As I write this post, the roubelitte cocktail ring on my finger catches light, refracting it into pink rays. When I wear it, I can see people’s eyes following the trajectory of my hands, pink reflexes in their irises. It’s not so much the gem itself but rather the seize of the ring, its unapologetic boldness is what catches strangers’ attention.
It’s showy, almost balancing on the verge of vulgarity, making one and one statement only. There is no denying that it’s a grown up piece. That’s not to say that you are only allowed to wear it over a certain age. It’s more to do with an attitude, a swagger if you like. Best seen in a company of a martini glass, it announces to the world that the owner’s sole purpose tonight is to have fun.
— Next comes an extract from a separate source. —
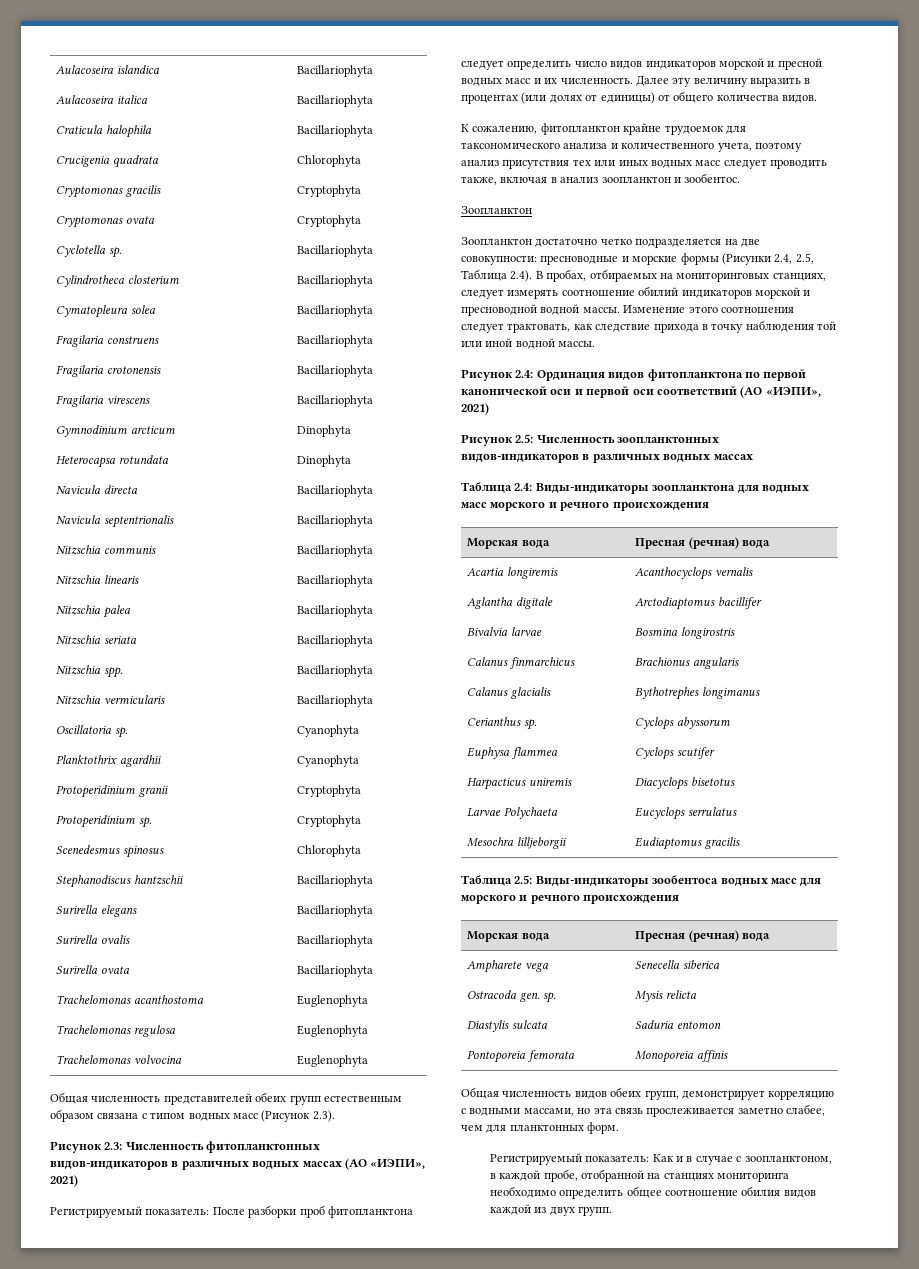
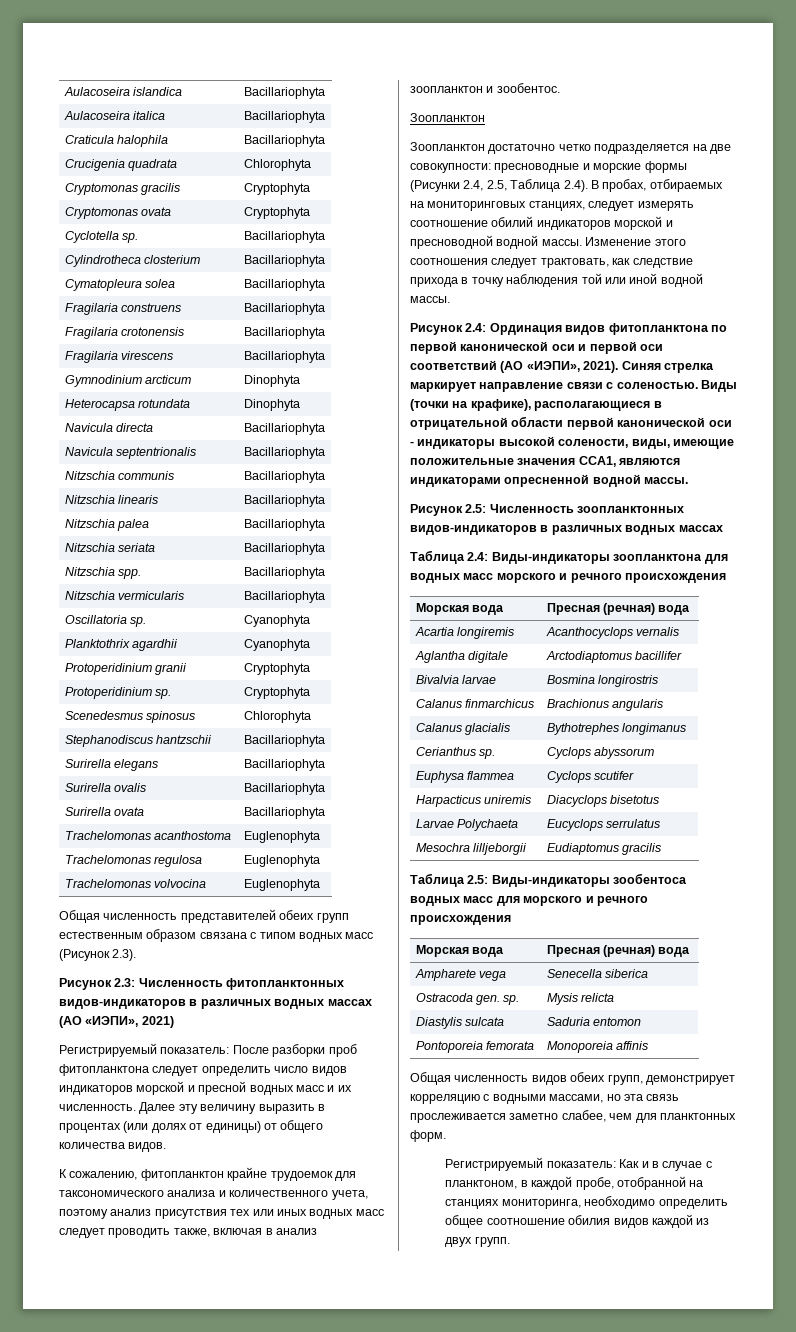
[461,403,489,415] 2021) -> [583,361,714,373] [410,380,737,392] [410,399,662,411] [410,416,732,430] [410,436,734,449] [410,456,681,467] [410,474,689,487] 2021). Синяя стрелка маркирует направление связи с соленостью. Виды (точки на крафике), располагающиеся в отрицательной области первой канонической оси - индикаторы высокой солености, виды, имеющие положительные значения CCA1, являются индикаторами опресненной водной массы.
[744,1155,832,1164] зоопланктоном, -> [445,1180,518,1189] планктоном,
[717,1172,790,1182] мониторинга -> [501,1199,581,1209] мониторинга,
But what do I wear it with? Going through my wardrobe in search of an appropriate outfit I realise that it’s the ring that choses the dress not the other way around. And that it hates competition. The ring is a star in it’s own right.
Finally, I settle on a Ralph Lauren one shoulder column dress, beautifully cut but incredibly plain canvas to set the ring against it. I decide to take off all my other jewelry save for my wedding band. Suddenly ALL you see is my cocktail ring.
It’s looks obscene- says The French, busy tucking white shirt into his trousers and reaching for his tuxedo. We must go. Driving along Thames River I think of the opulence of tsarist Russia, of Faberge eggs, sumptuous velvets and glossy furs. Is opulence on par with obscenity? I guess on one level it might be. One ring. So many contexts.